Task description:
Lines from the one containing "[1227,318,1265,334] [726,350,825,371] files" through the end of the data below are to be transcribed exactly; leave out all others.

Data to examine:

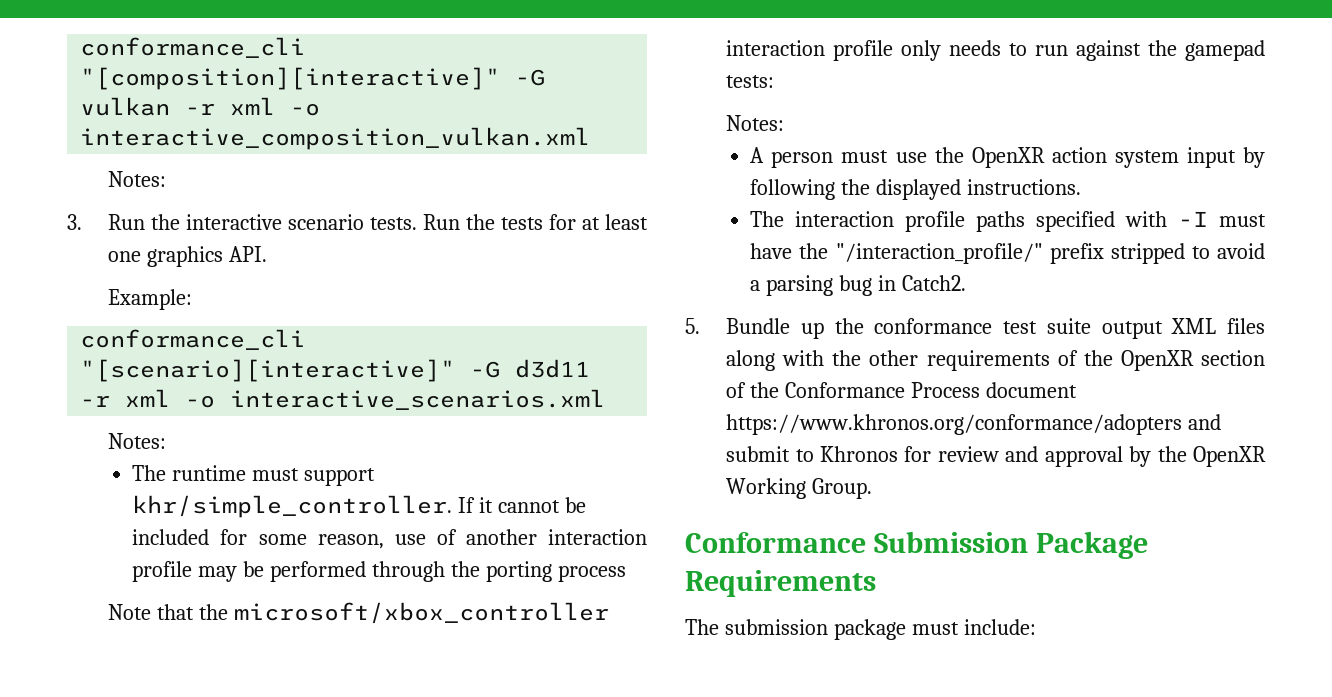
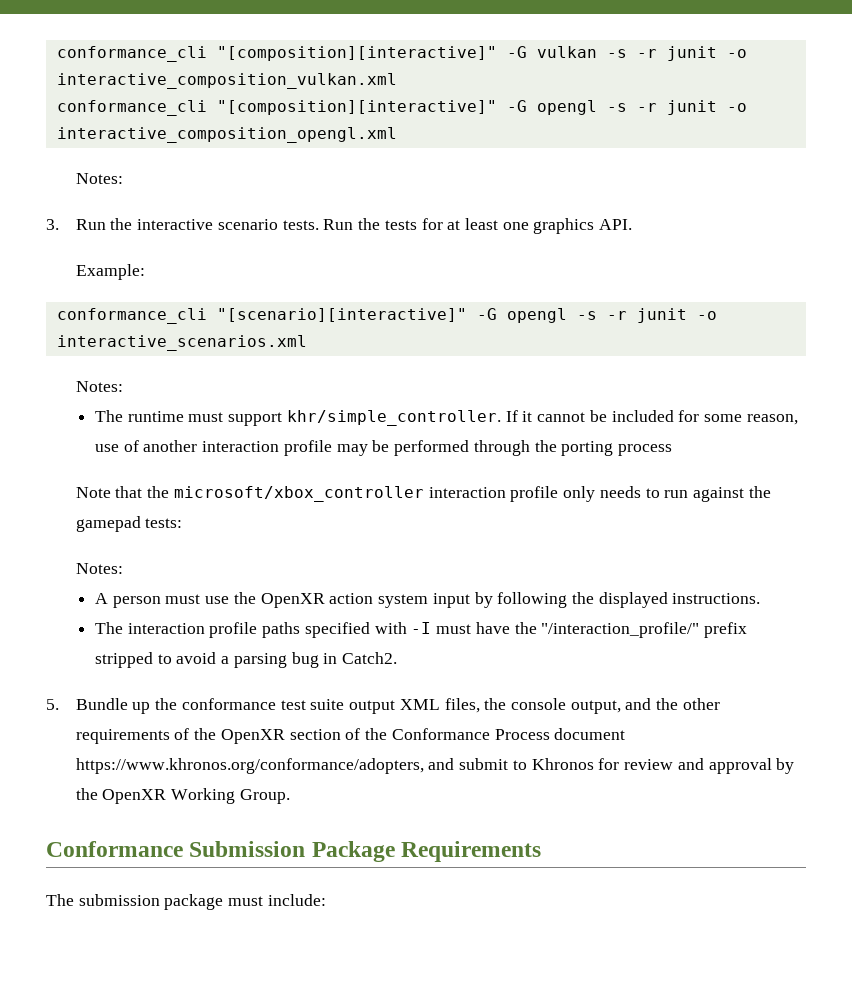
[185,97,276,115] -r xml -> [606,46,717,61] -s -r junit
(591, 138) none -> [56,100,747,116] [56,127,397,143] // conformance_cli "[composition][interactive]" -G opengl -s -r junit -o interactive_composition_opengl.xml
[515,359,591,378] [80,389,171,407] d3d11 -r xml -> [506,308,687,323] opengl -s -r junit
[1227,318,1265,334] [726,350,825,371] files along with -> [444,698,652,714] files, the console output, and
[726,414,1183,435] https://www.khronos.org/conformance/adopters -> [75,758,424,774] https://www.khronos.org/conformance/adopters,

Result of this task:
[1227,318,1265,334] [726,350,825,371] files along with -> [444,698,652,714] files, the console output, and
[726,414,1183,435] https://www.khronos.org/conformance/adopters -> [75,758,424,774] https://www.khronos.org/conformance/adopters,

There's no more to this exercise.